The chief governed the clan by the aid of a council called the sabaid (sab, a prop), but the chief exercised much power, especially over the miscellaneous body of non-tribesmen who lived on his own estate. This power seems to have extended to life and death. Several of the flaiths, perhaps, all heads of septs, also possessed somewhat extensive powers of the same kind.
The Celtic dress, at least in the middle ages, consisted of a kind of shirt reaching to a little below the knees called a lenn, a jacket called an inar, and a garment called a brat, consisting of a single piece of cloth. This was apparently the garb of the aires, who appear to have been further distinguished by the number of colours in their dress, for we are told that while a slave had clothes of one colour, a rég tuatha, or chief of a tribe, had five, and an ollamh and a superior king six. The breeches was also known, and cloaks with a cowl or hood, which buttoned up tight in front. The lenn is the modern kilt, and the brat the plaid, so that the dress of the Irish and Welsh in former times was the same as that of the Scottish Highlander.
By the abolition of the heritable jurisdiction of the Highland chiefs, and the general disarmament of the clans by the acts passed in 1747 after the rebellion of 1745, the clan system was practically broken up, though its influence still lingers in the more remote districts. An act was also passed in 1747 forbidding the use of the Highland garb; but the injustice and impolicy of such a law being generally felt it was afterwards repealed. (W. K. S.)
- The following account of the Irish clan-system differs in some respects from that in the article on Brehon Laws (q.v.); but it is retained here in view of the authority of the writer and the admitted obscurity of the whole subject. (Ed. E. B.)
- The explanation here given of geilfine is different from that given in the introduction to the third volume of the Ancient Laws of Ireland, which was followed by Sir H. S. Maine in his account of it in his Early History of Institutions, and which the present writer believes to be erroneous.
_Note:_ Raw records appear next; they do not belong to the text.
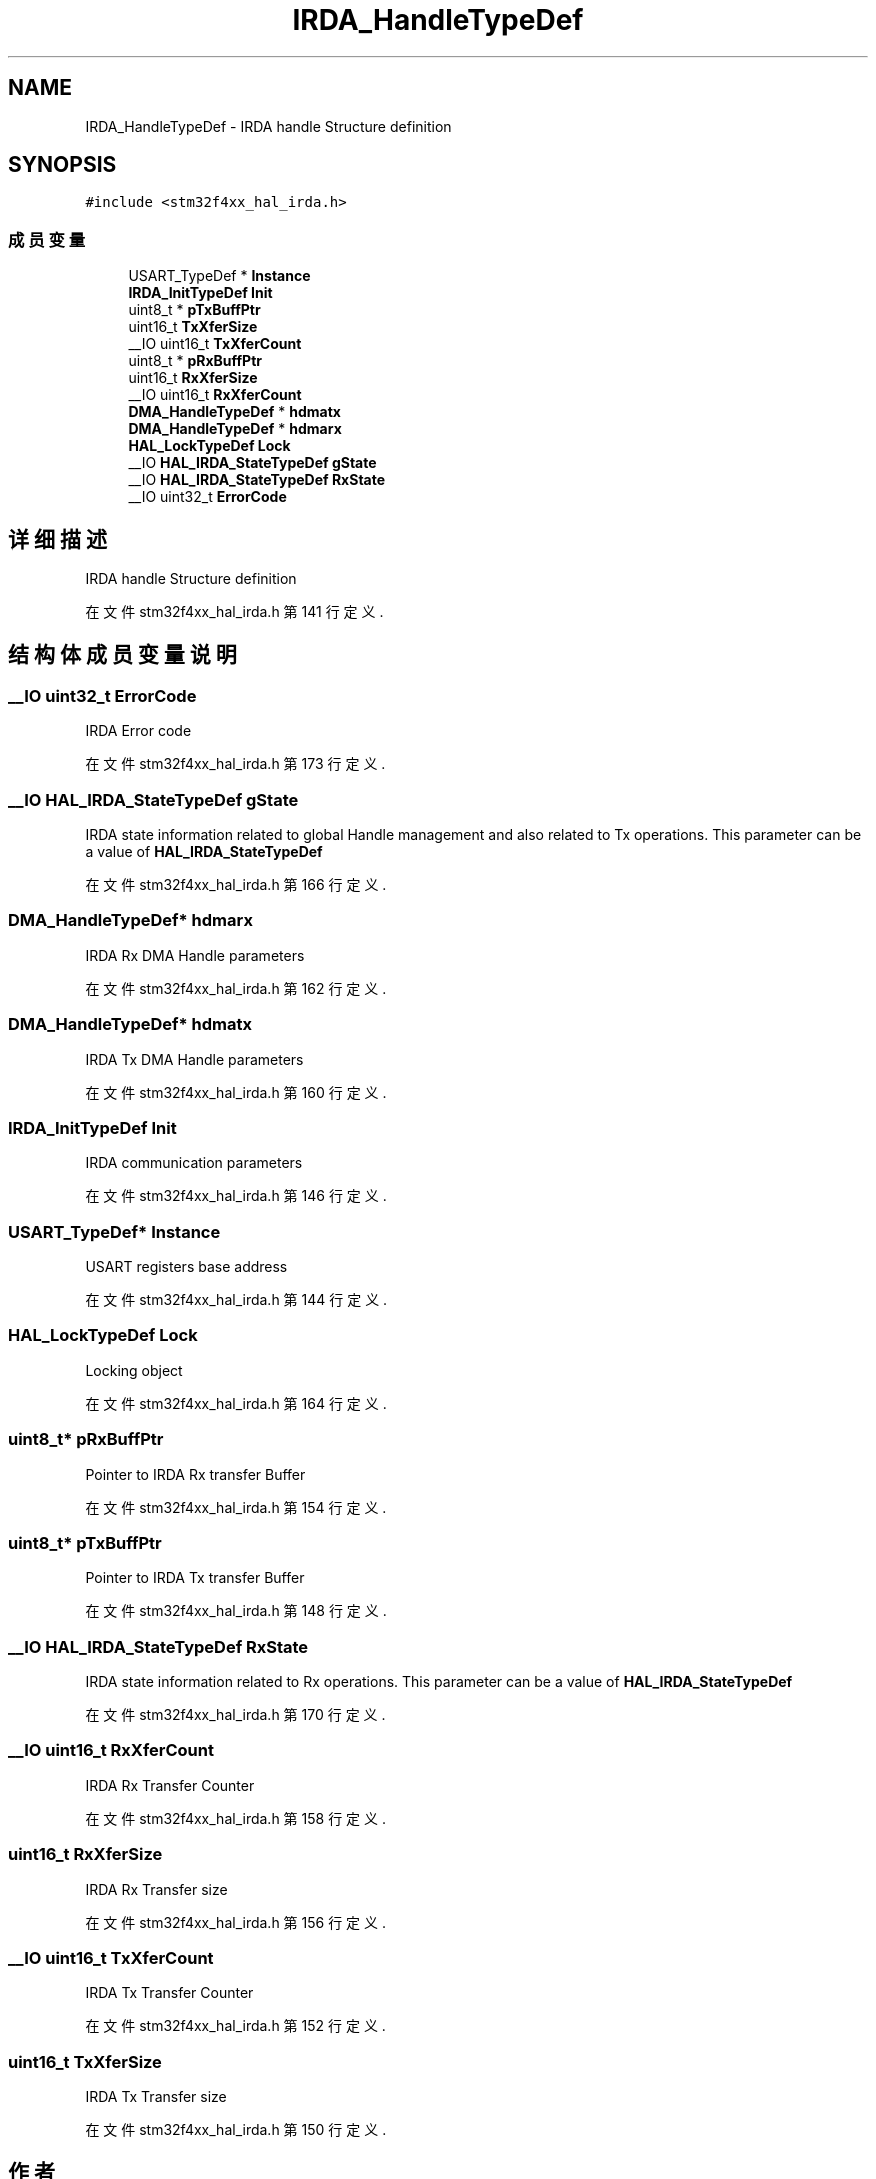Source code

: .TH "IRDA_HandleTypeDef" 3 "2020年 八月 7日 星期五" "Version 1.24.0" "STM32F4_HAL" \" -*- nroff -*-
.ad l
.nh
.SH NAME
IRDA_HandleTypeDef \- IRDA handle Structure definition  

.SH SYNOPSIS
.br
.PP
.PP
\fC#include <stm32f4xx_hal_irda\&.h>\fP
.SS "成员变量"

.in +1c
.ti -1c
.RI "USART_TypeDef * \fBInstance\fP"
.br
.ti -1c
.RI "\fBIRDA_InitTypeDef\fP \fBInit\fP"
.br
.ti -1c
.RI "uint8_t * \fBpTxBuffPtr\fP"
.br
.ti -1c
.RI "uint16_t \fBTxXferSize\fP"
.br
.ti -1c
.RI "__IO uint16_t \fBTxXferCount\fP"
.br
.ti -1c
.RI "uint8_t * \fBpRxBuffPtr\fP"
.br
.ti -1c
.RI "uint16_t \fBRxXferSize\fP"
.br
.ti -1c
.RI "__IO uint16_t \fBRxXferCount\fP"
.br
.ti -1c
.RI "\fBDMA_HandleTypeDef\fP * \fBhdmatx\fP"
.br
.ti -1c
.RI "\fBDMA_HandleTypeDef\fP * \fBhdmarx\fP"
.br
.ti -1c
.RI "\fBHAL_LockTypeDef\fP \fBLock\fP"
.br
.ti -1c
.RI "__IO \fBHAL_IRDA_StateTypeDef\fP \fBgState\fP"
.br
.ti -1c
.RI "__IO \fBHAL_IRDA_StateTypeDef\fP \fBRxState\fP"
.br
.ti -1c
.RI "__IO uint32_t \fBErrorCode\fP"
.br
.in -1c
.SH "详细描述"
.PP 
IRDA handle Structure definition 
.PP
在文件 stm32f4xx_hal_irda\&.h 第 141 行定义\&.
.SH "结构体成员变量说明"
.PP 
.SS "__IO uint32_t ErrorCode"
IRDA Error code 
.br
 
.PP
在文件 stm32f4xx_hal_irda\&.h 第 173 行定义\&.
.SS "__IO \fBHAL_IRDA_StateTypeDef\fP gState"
IRDA state information related to global Handle management and also related to Tx operations\&. This parameter can be a value of \fBHAL_IRDA_StateTypeDef\fP 
.PP
在文件 stm32f4xx_hal_irda\&.h 第 166 行定义\&.
.SS "\fBDMA_HandleTypeDef\fP* hdmarx"
IRDA Rx DMA Handle parameters 
.br
 
.PP
在文件 stm32f4xx_hal_irda\&.h 第 162 行定义\&.
.SS "\fBDMA_HandleTypeDef\fP* hdmatx"
IRDA Tx DMA Handle parameters 
.br
 
.PP
在文件 stm32f4xx_hal_irda\&.h 第 160 行定义\&.
.SS "\fBIRDA_InitTypeDef\fP Init"
IRDA communication parameters 
.br
 
.PP
在文件 stm32f4xx_hal_irda\&.h 第 146 行定义\&.
.SS "USART_TypeDef* Instance"
USART registers base address 
.br
 
.PP
在文件 stm32f4xx_hal_irda\&.h 第 144 行定义\&.
.SS "\fBHAL_LockTypeDef\fP Lock"
Locking object 
.br
 
.PP
在文件 stm32f4xx_hal_irda\&.h 第 164 行定义\&.
.SS "uint8_t* pRxBuffPtr"
Pointer to IRDA Rx transfer Buffer 
.PP
在文件 stm32f4xx_hal_irda\&.h 第 154 行定义\&.
.SS "uint8_t* pTxBuffPtr"
Pointer to IRDA Tx transfer Buffer 
.PP
在文件 stm32f4xx_hal_irda\&.h 第 148 行定义\&.
.SS "__IO \fBHAL_IRDA_StateTypeDef\fP RxState"
IRDA state information related to Rx operations\&. This parameter can be a value of \fBHAL_IRDA_StateTypeDef\fP 
.PP
在文件 stm32f4xx_hal_irda\&.h 第 170 行定义\&.
.SS "__IO uint16_t RxXferCount"
IRDA Rx Transfer Counter 
.br
 
.PP
在文件 stm32f4xx_hal_irda\&.h 第 158 行定义\&.
.SS "uint16_t RxXferSize"
IRDA Rx Transfer size 
.br
 
.PP
在文件 stm32f4xx_hal_irda\&.h 第 156 行定义\&.
.SS "__IO uint16_t TxXferCount"
IRDA Tx Transfer Counter 
.br
 
.PP
在文件 stm32f4xx_hal_irda\&.h 第 152 行定义\&.
.SS "uint16_t TxXferSize"
IRDA Tx Transfer size 
.br
 
.PP
在文件 stm32f4xx_hal_irda\&.h 第 150 行定义\&.

.SH "作者"
.PP 
由 Doyxgen 通过分析 STM32F4_HAL 的 源代码自动生成\&.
- It should also be mentioned that illegitimacy was not a bar. The issue of “handfast” marriages in Scotland were eligible to be chiefs, and even sometimes claimed under feudal law.
- This office is of considerable importance in connexion with early Scottish history. In the Irish annals the ríg, or chief of a great tribe (mor tuath), such as of Ross, Moray, Marr, Buchan, &c., is called a mor maer, or great maer. Sometimes the same person is called king also in these annals. Thus Findlaec, or Finlay, son of Ruadhri, the father of Shakespeare’s Macbeth, is called king of Moray in the Annals of Ulster, and mor maer in the Annals of Tighernach. The term is never found in Scottish charters, but it occurs in the Book of the Abbey of Deir in Buchan, now in the library of the university of Cambridge. The Scotic kings and their successors obviously regarded the chiefs of the great tribes in question merely as their maers, while their tribesmen only knew them as kings. From these “mor-maerships,” which corresponded with the ancient mor tuatha, came most, if not all, the ancient Scottish earldoms.